The ICCO World PR Report revealed that PR measurement and analytics is the top area of investment for 2023 with 24% of respondents intending to increase investment. These are my 10 PR measurement resolutions for you to include in your communications and PR plan for 2023.
1) Make PR measurement part of your routine as it’s best used before and during, not simply to report at the end
PR measurement isn’t something to think about when you’re finished and need to report the results or success of your work. Communications measurement is something you need to do at every stage and the most crucial elements are before you start and while you are doing it. It’s impossible to create an effective PR and communications measurement report of your results if you haven’t planned how you are going to do measurement from before you started.
2) Use data, analytics and measurement for better insight to improve planning
PR professionals are often notoriously poor planners. They chose PR and communications because they are creatives and aren’t number people. Their favourite subjects at school were languages and humanities, rarely maths or physics. PR professionals must overcome their fear of numbers and embrace the data. Done properly it doesn’t stifle creativity but enhances it.
3) Use measurement to improve performance as if you do better work then the results you report will be better by default
British cycling coach Dave Brailsford is credited with using ‘marginal gains’ to improve the performance of the Great Britain cycling team. The principle is that if you broke down everything you could think of that goes into riding a bike, and then improved it by 1%, you will get a significant increase when you put them all together.
We can apply the same concept to public relations and communications. If we identify everything we do and find a way to measure and improve it by a tiny amount, then the overall results will be much better.
Most of the PR measurement metrics we use to do this incremental improvement will only be relevant to the PR and communication team and don’t need to be reported elsewhere.
4) Don’t focus on proving the value of PR or ROI, as that’s never the main benefit of PR measurement
The reason most PR professionals want to improve how they measure communications is because they want to prove what value they’ve added.

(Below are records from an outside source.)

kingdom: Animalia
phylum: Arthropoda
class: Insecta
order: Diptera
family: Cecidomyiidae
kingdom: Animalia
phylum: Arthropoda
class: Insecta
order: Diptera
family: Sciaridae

Crudely they want to show how important they are. PR agencies want to keep clients and secure an increase in fees. In-house professionals want to secure next year’s budget or get a pay rise or promotion.
Starting by trying to prove PR value is also the worst way to approach PR measurement.

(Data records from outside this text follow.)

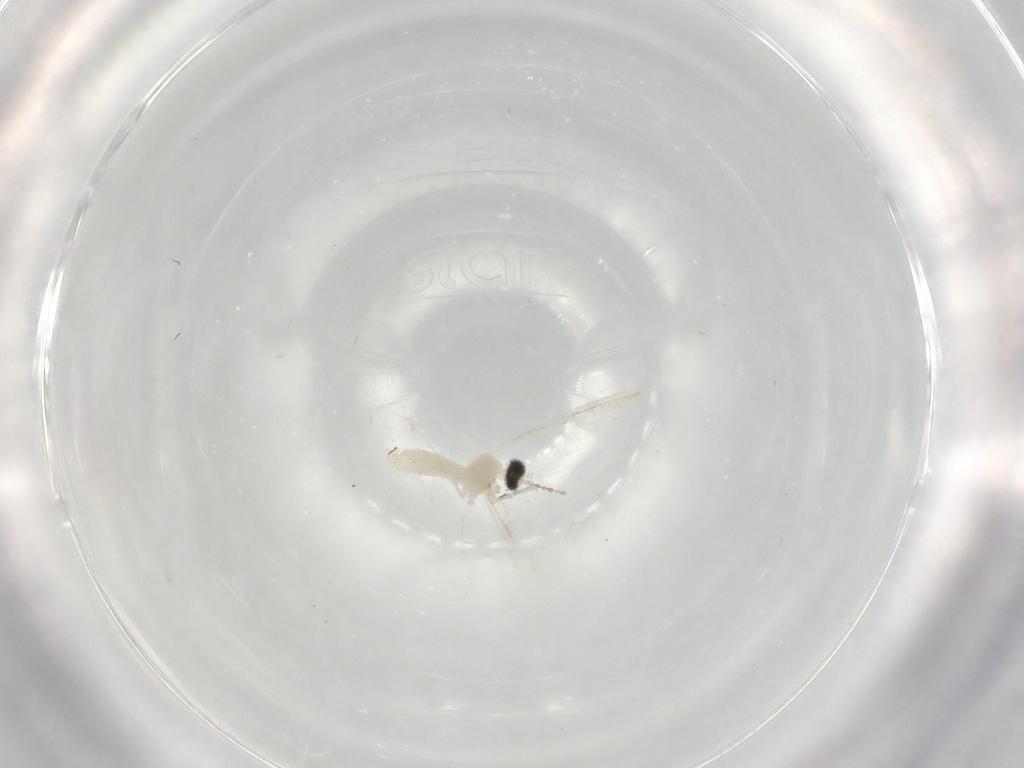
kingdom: Animalia
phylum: Arthropoda
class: Insecta
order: Diptera
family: Cecidomyiidae
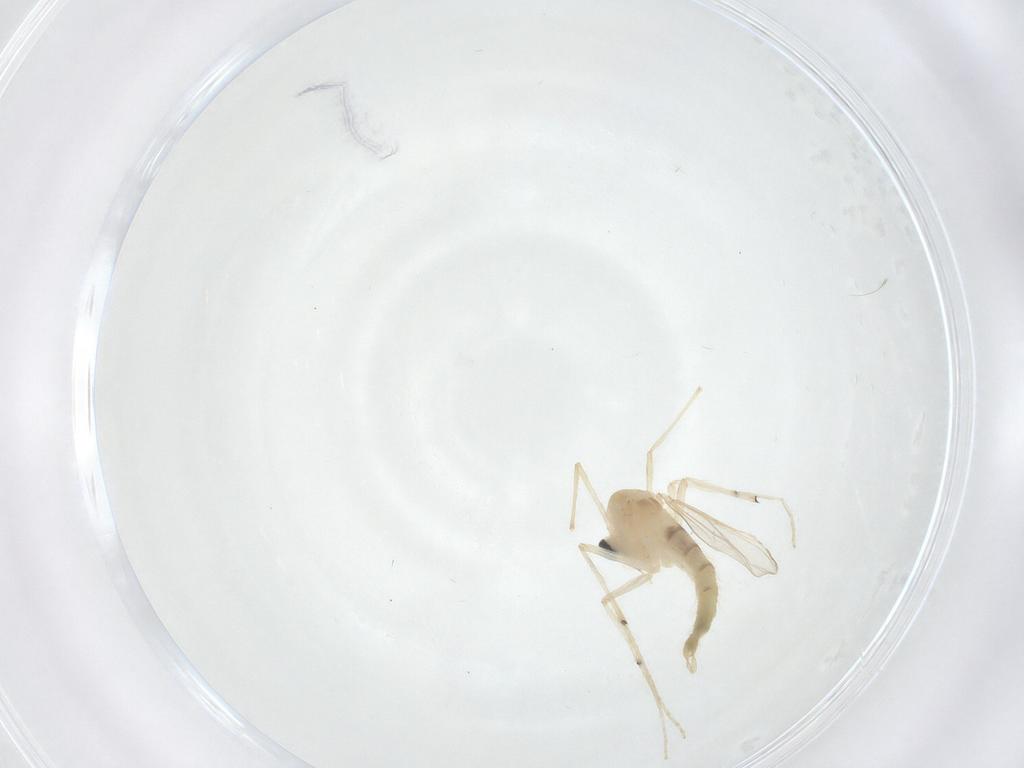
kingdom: Animalia
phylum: Arthropoda
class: Insecta
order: Diptera
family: Chironomidae
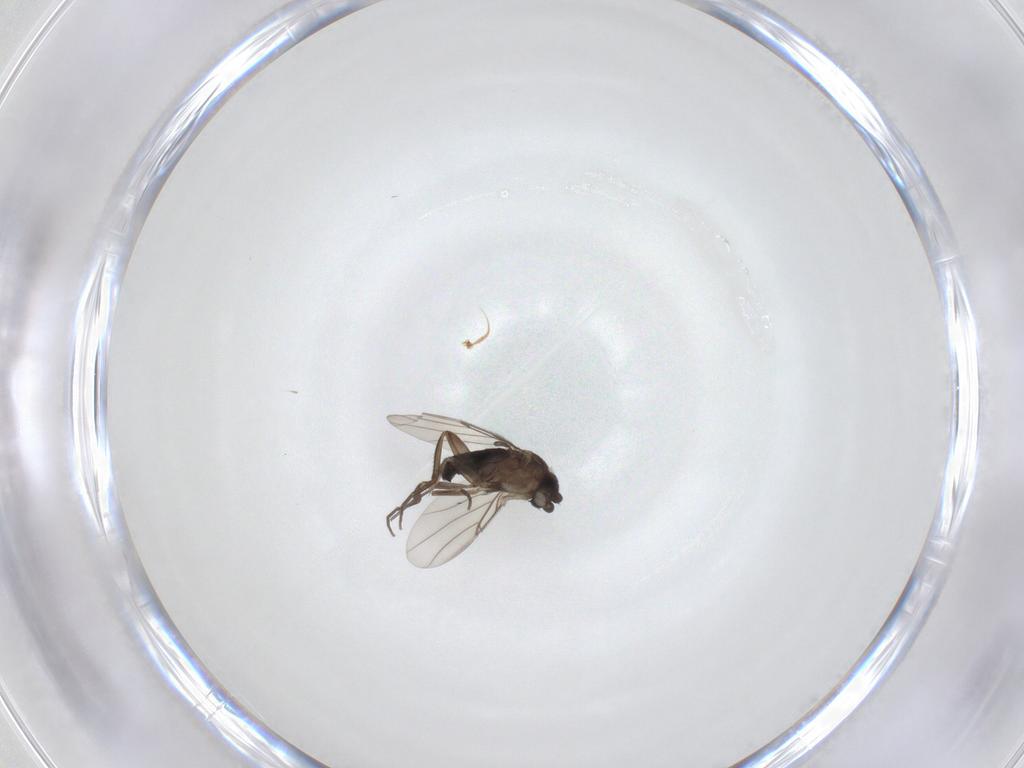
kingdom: Animalia
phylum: Arthropoda
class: Insecta
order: Diptera
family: Phoridae
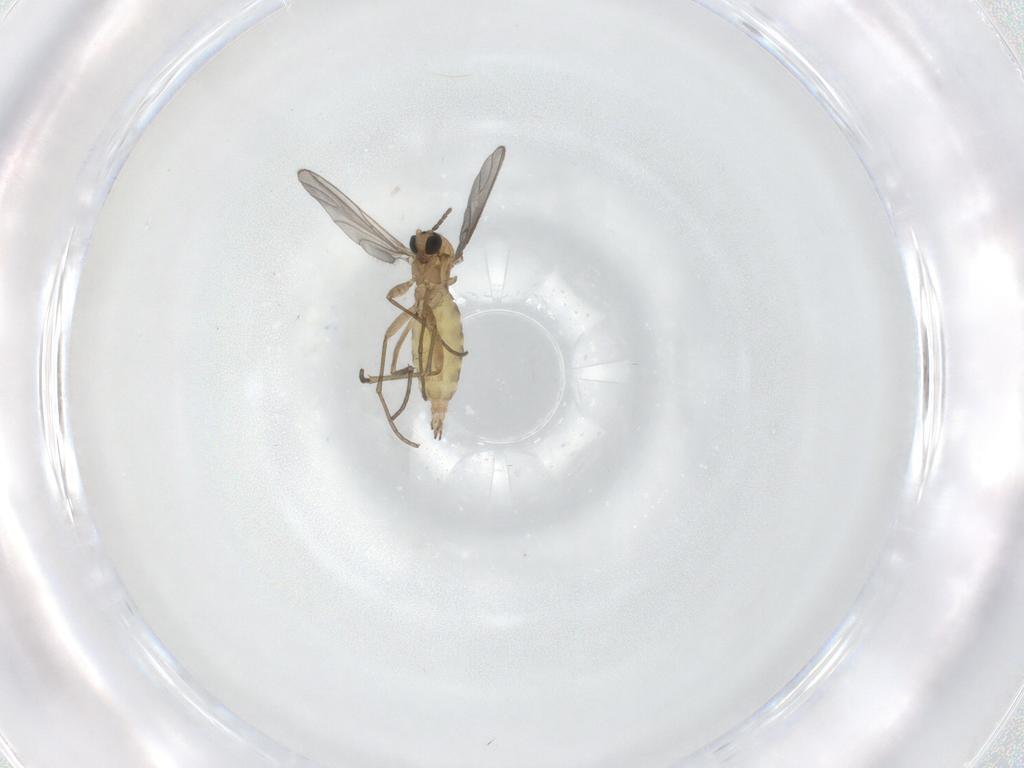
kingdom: Animalia
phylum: Arthropoda
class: Insecta
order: Diptera
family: Sciaridae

The value of public relations is far greater than just tracking crude metrics such as ROI (return on investment) or trying to do PR attribution to show that PR led to website visits or sales. Both of these things are rarely possible anyway and if people claim they are doing it then they are usually misleading it you.

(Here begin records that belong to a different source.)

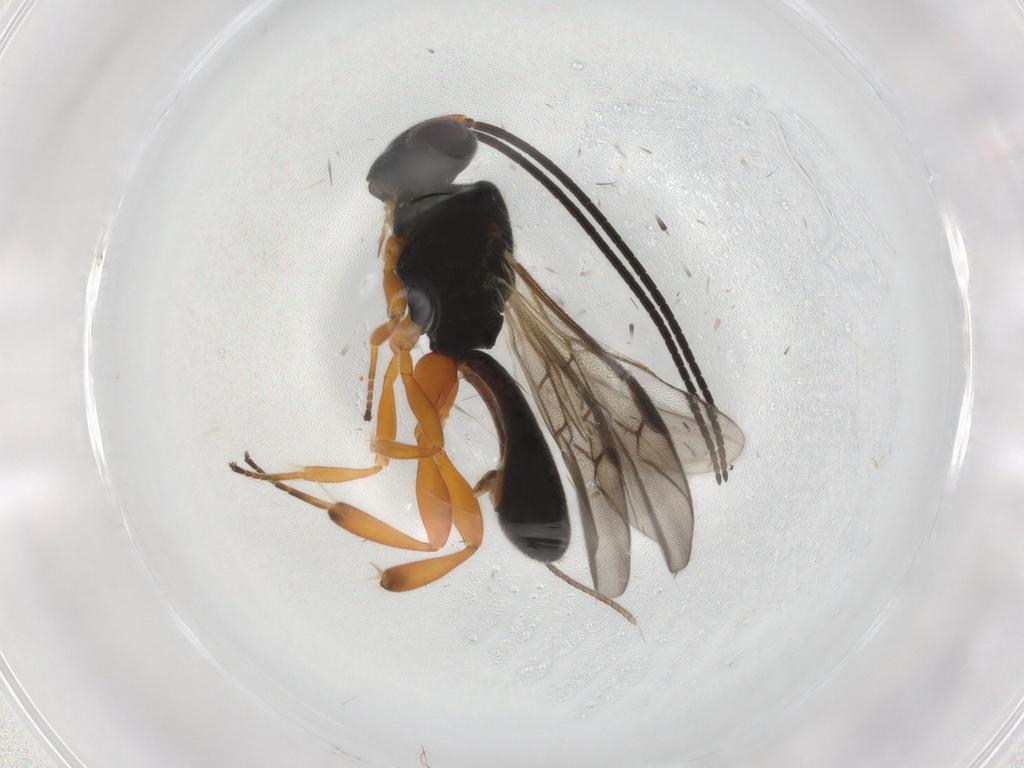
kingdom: Animalia
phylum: Arthropoda
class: Insecta
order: Hymenoptera
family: Braconidae
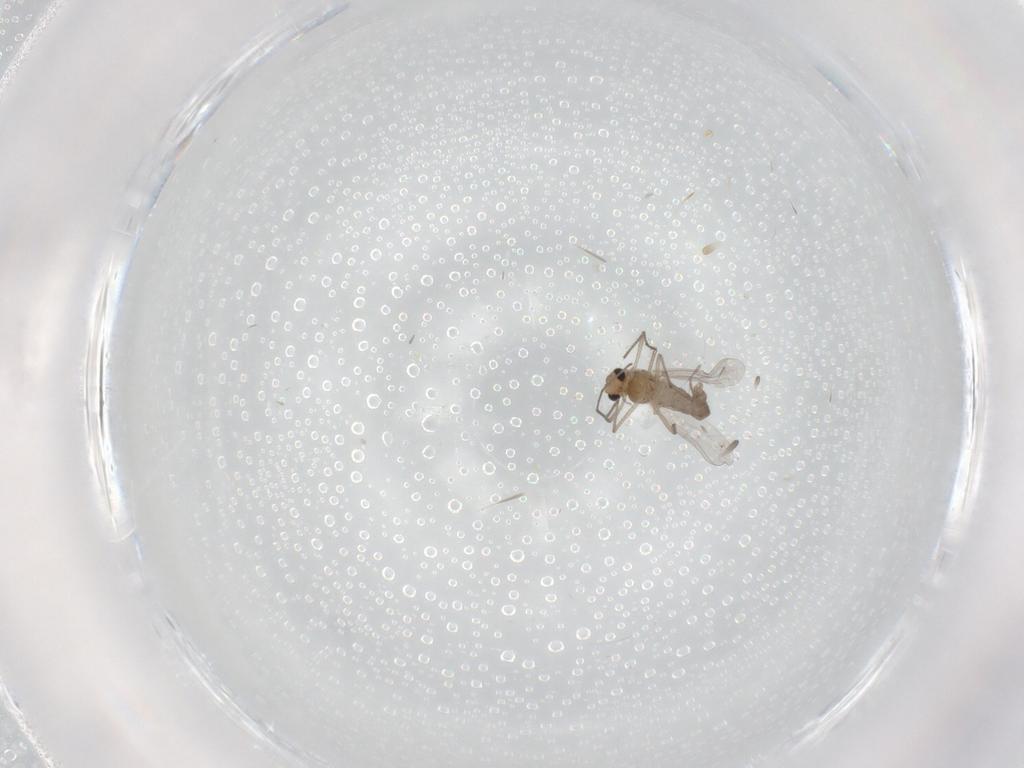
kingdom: Animalia
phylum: Arthropoda
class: Insecta
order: Diptera
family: Chironomidae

The two most important stages of PR measurement are using data and analytics for insight and using it to incrementally improve what you do. If you get these two stages right, then your results become better by default.
5) Always set clear communications objectives
You need to know where you are starting and where you want to go. Once you know this then you can create a plan that gets you there. To do this you need to know how you are going to know you’ve got there.
To do this you need to set communications objectives that have a clear connection with organisational or business objectives. If you can’t see how a communications or PR activity is contributing to achieving a business objective, then you need to ask if you should be doing it.
6) Use PR measurement to help you improve the future, not just report on the past
Ask yourself which is going to be most valuable to your CEO or C-suite. Is it telling them what you’ve achieved or is it providing information to help them in future decision making? Academic research tells us that it is the latter. Professor Jim Macnamara’s research finds that CEOs “are more likely to pay for what they do not know and what can change the future”.
7) Measure what matters, less is more
There are hundreds of potential metrics than can be used to measure public relations and communications. But just because they exist, doesn’t mean we should use them. The metrics you choose to use will depend on the objectives you are trying to achieve. Different objectives require different metrics, so different activities and campaigns might be measured in different ways. There is no single answer or silver bullet metric.
8) Stop using vanity metrics and AVEs
AVEs (or advertising value equivalents) have never had any value. AVEs have always been a fraudulent, inaccurate and misleading metric. Despite this the 2022 ICCO World PR Report revealed that globally 61% of respondents use AVEs. The UK had the lowest percentage at 48%.
But AVEs aren’t the only nasty metric. We still come across dubious metrics such as reach and followers.
9) Report value, not costs
Many PR and communications measurement reports are full of output metrics that are costs to a business, instead of focusing on outcome metrics which show how PR has added value to the business.
The PR measurement metrics you use for incremental improvement will usually be different to the metrics that you report to the CEO, C-Suite and other teams.
CEOs and boards are too busy to be inundated with lots of detail. They need just enough reliable information to enable them to make better decisions. And use language and terms they can understand, rather than terms that mean more to PR and communications professionals.
10) Don’t be afraid to ask for help
Good PR and communications measurement is hard. There is no perfect answer. There is no silver bullet. That’s why organisations like AMEC (International Association for the Measurement and Evalution of Communications) and the other professional bodies invest so much time in helping to improve professional practice.